Assez vite, je me retrouvais seule certaines nuits et il me semblait entendre le bruit, même discret, de la porte d’entrée qui se refermait. J’en notais pour moi les horaires, ils étaient forcément réguliers. Lui poser des questions serait passé pour un manque de respect de la liberté d’entreprise autant que de l’homme. Or la confiance n’est-elle pas le socle d’un foyer ?

Et puis qui sinon moi pouvait voir ses yeux brillants, noirs comme rarement, sentir ce désir violent qu’il me faisait connaître à son retour ? Ses virées privées nous liaient chaque fois un peu plus l’un à l’autre.

« Les actes en amour comptent plus que les mots » disait ma mère à qui il arrivait, sans doute par distraction, d’avoir raison. Mon diable d’homme n’avait jamais rien eu à me reprocher car je l’avais toujours satisfait. Je jurerais qu’elle ne peut en dire autant.

Lui n’a plus rien à voir avec le garçon timide que j’ai rencontré. Il a pris de l’ampleur, du charisme et de la profondeur. Les autres n’oseront plus l’importuner sans risquer de le regretter.

Quand il rentre le soir pour 21h30, il retire ses chaussures ; peu de femmes ont la chance d’avoir un mari aussi respectueux de leur ménage ; il pose sa veste près du feu, s’assied sur le grand fauteuil en vachette claire usé, fume une gitane et prend un fond de whisky que je luis sers toujours à la même température. Il dit immanquablement : « quelle journée ! » puis il me regarde et je pense savoir.

A ses côtés et par contraste, on me voit douce et patiente. J’ai l’air équilibré, quasi normal et même avenant comme je n’étais jamais parvenue à le paraître auparavant, au désespoir de ma triste maman. Je suis enfin femme quand je serais nulle au bras d’un autre. Mettez la belle avec le prince charmant et elle perdra de sa superbe.

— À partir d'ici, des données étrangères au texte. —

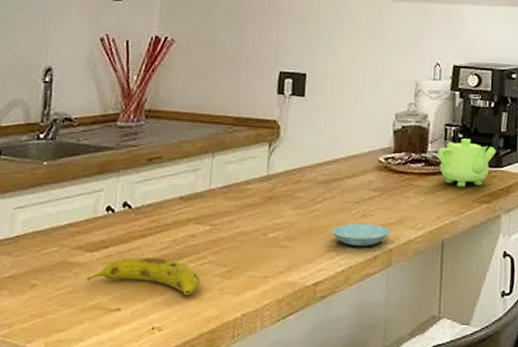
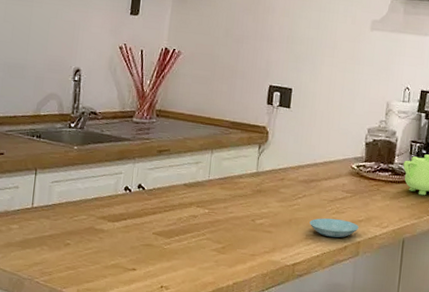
fruit: present [86,258,201,296] -> none [109,229,201,264]

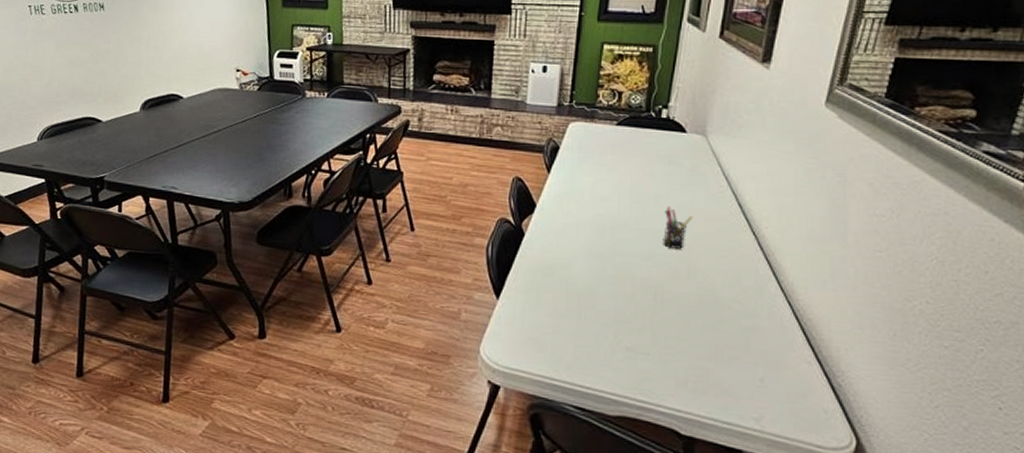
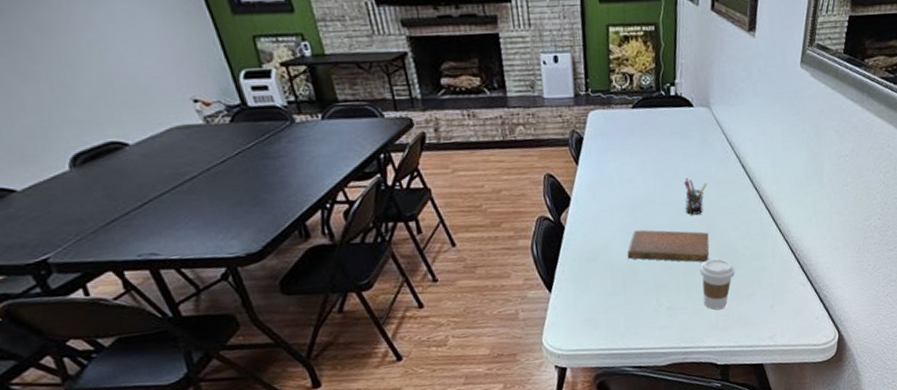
notebook: none [587,252,687,306] -> present [627,229,709,263]
coffee cup: none [672,303,717,366] -> present [700,258,735,310]

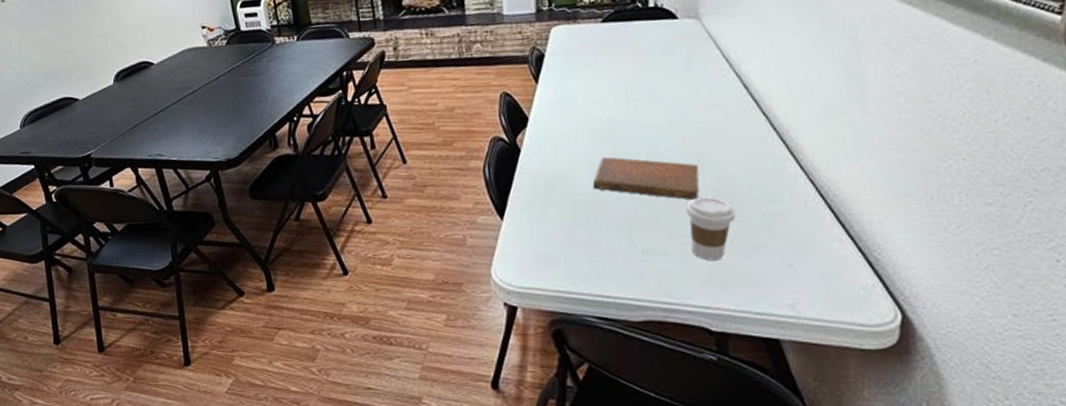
pen holder: present [684,177,708,215] -> none [665,99,697,143]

Sa noirceur me blanchit l’âme, nourrit mon éclat et je l’aime monstrueusement pour ça.

Je suis vivante comme jamais je ne l’ai été peut-être justement parce que tout chez lui me dépasse. Il est tellement plus que je ne serai jamais. Il est fascinant et ma soumission lui confère sa puissance et son autorité. Il ne me reste plus qu’à continuer de m’effacer, toujours rester dans son sillage, pour ne lui voler ni la vedette ni la culpabilité.

Nous dépendons l’un de l’autre et cela durera, durera… C’est sans cesse que je me le répète mais Louis n’est toujours pas là et ma tête va exploser. La faute à ce foutu soleil d’août qui a pris d’assaut la maison, qui l’inonde de sa lumière criarde, de sa chaleur insupportable et qui me met au supplice. Sous l’emprise de cette fièvre plus que du génie, je vais au sous-sol trouver de la fraîcheur à tout prix.

L’atmosphère y est moite, je me colle aux armoires de glace mais elles sont trop bien isolées et Louis n’est toujours pas là. Je tente alors de les ouvrir afin de gratter un peu de leur contenu pour ma nuque et mes bras mais elles sont cadenassées. L’un d’eux est à combinaison, j’essaie sa date de naissance : raté ! Celle de sa mère, son frère : rien ! Mes doigts tournent seuls pour composer le 12 11 1980 : notre première rencontre, et il cède.

Je trouve ce que j’étais venu chercher et plus encore. Une tendre gratitude pour celui qui m’a mise au centre de sa folie en préservant notre vie m’étreint. Obligée de déplacer quelques sacs, de détourner les regards, je murmure dans un souffle « mon chéri et ses manies ! » encore un peu intimidée par ces visages étrangers et surgelés, entreposés ici du plus grand au plus petit.